-------- TEXT PROVIDED --------

“On Day 56 of the pandemic called BluStar, sixteen-year-old Nadia’s mother dies, leaving her responsible for her younger brother Rabbit. They secretly received antivirus vaccines from their uncle, but most people weren’t as lucky. Their deceased father taught them to adapt and survive whatever comes their way. That’s their plan as they trek from Seattle to their grandfather’s survivalist compound in West Virginia. Using practical survival techniques, they make their way through a world of death and destruction until they encounter an injured dog; Zack, a street kid from Los Angeles; and other survivors who are seldom what they seem. Illness, infections, fatigue, and meager supplies have become a way of life. Still, it will be worth it once they arrive at the designated place on the map they have memorized. But what if no one is there to meet them?“
A Matter of Days is a middle-grade story about surviving after a worldwide plague decimates the population. It’s not poorly written, but reading this as an adult was lackluster.
A lot of the interesting details were glossed over, and the past tense narrative killed any sense of tension or suspense. It’s happy endings all around, with expected conflicts and one-dimensional explorations of emotion.
Not bad, I suppose, if you’re 10 and have never considered what it would be like to live in a post-apocalyptic world. Otherwise, it just wasn’t very engaging.

-------- DATASET EXTRACT --------

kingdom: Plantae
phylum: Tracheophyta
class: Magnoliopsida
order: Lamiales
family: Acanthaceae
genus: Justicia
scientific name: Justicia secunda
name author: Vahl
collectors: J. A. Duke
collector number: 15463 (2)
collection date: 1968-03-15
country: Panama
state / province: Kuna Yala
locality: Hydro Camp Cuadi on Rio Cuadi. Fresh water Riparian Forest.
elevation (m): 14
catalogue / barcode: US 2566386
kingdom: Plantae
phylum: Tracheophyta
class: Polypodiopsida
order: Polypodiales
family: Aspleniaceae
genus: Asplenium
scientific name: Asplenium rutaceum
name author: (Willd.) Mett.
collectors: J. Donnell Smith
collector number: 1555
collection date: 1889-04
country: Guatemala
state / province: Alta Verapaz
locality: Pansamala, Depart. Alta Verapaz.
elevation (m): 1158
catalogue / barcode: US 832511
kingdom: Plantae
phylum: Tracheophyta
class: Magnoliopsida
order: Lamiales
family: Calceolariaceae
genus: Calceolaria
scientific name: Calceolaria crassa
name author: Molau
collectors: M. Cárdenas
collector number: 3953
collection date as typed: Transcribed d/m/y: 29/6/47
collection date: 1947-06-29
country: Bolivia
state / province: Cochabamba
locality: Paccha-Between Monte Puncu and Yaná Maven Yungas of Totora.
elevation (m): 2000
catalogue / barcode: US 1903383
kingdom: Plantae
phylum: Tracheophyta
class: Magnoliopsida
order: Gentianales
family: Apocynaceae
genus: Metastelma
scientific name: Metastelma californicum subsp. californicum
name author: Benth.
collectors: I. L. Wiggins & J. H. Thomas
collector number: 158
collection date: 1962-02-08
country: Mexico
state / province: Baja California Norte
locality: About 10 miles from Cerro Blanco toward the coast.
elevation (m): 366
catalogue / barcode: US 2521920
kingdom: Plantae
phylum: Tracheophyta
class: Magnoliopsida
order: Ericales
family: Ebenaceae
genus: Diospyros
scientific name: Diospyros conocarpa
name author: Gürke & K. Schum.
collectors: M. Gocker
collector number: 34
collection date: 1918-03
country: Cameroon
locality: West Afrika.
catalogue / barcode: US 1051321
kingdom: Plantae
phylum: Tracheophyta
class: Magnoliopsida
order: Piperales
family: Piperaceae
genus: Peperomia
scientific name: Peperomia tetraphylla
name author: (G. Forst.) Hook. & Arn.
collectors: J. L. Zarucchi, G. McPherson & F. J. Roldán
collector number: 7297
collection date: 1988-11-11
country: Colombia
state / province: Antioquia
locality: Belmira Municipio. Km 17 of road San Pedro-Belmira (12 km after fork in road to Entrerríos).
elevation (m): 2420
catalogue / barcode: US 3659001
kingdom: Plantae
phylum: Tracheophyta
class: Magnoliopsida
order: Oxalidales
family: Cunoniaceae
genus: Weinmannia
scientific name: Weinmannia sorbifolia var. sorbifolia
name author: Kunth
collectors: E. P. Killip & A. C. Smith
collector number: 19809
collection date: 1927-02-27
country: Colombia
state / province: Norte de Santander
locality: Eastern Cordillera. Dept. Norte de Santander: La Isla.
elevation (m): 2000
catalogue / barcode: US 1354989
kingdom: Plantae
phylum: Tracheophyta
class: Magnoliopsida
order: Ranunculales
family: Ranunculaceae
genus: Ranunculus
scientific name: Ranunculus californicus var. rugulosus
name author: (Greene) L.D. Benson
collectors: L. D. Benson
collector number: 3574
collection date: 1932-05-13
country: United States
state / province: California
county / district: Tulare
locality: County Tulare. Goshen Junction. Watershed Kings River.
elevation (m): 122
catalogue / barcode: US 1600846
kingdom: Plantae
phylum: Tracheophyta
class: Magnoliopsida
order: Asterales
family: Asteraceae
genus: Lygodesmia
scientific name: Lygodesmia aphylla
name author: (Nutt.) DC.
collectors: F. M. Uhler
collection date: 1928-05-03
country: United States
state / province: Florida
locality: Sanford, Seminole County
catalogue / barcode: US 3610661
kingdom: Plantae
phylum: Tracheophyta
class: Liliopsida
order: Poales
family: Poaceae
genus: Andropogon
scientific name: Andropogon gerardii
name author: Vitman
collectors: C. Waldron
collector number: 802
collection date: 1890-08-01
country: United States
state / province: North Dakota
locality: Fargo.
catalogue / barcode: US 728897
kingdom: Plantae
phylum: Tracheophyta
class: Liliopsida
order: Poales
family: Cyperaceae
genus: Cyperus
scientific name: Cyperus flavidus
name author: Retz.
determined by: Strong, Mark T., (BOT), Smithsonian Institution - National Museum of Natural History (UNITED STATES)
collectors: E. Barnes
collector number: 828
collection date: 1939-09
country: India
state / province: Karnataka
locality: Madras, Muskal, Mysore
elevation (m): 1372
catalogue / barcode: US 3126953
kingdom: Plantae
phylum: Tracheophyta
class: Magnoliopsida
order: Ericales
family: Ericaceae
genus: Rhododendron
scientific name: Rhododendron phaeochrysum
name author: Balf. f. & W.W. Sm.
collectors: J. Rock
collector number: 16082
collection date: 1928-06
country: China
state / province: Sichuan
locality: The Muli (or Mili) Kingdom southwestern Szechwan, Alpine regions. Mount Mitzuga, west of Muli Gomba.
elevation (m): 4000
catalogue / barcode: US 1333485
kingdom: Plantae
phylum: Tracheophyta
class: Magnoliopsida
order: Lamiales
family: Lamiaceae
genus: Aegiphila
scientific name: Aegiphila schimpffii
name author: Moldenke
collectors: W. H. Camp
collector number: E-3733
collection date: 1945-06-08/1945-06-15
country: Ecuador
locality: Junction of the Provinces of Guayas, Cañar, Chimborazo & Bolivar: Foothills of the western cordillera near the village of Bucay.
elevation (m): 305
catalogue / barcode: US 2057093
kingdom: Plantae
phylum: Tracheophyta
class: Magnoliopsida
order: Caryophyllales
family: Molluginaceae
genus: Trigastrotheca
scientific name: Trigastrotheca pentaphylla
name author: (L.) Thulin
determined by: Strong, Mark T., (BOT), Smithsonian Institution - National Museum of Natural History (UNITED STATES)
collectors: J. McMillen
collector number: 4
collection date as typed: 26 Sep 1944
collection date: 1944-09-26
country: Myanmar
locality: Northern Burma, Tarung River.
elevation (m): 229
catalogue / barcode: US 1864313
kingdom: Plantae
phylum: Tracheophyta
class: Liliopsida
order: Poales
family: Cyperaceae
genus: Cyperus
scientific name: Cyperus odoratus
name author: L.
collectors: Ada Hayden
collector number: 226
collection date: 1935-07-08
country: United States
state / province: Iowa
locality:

--------

— REQUIREMENT 1 —
According to the book review, in which state is the grandfather's survivalist compound located?
— REQUIREMENT 2 —
In the book review, which hardships are said to have become a way of life for the travelers? List every one.
— REQUIREMENT 3 —
Recast the paragraph of the book review that begins "A lot of the interesting details" as a bulleted list of its criticisms.
The dataset excerpts are not required for any of this work.

— OUTPUT 1 —
West Virginia

— OUTPUT 2 —
- Illness
- Infections
- Fatigue
- Meager supplies

— OUTPUT 3 —
- Many of the interesting details were glossed over.
- The past-tense narrative removed any tension or suspense.
- It has happy endings all around.
- The conflicts are expected.
- Its explorations of emotion are one-dimensional.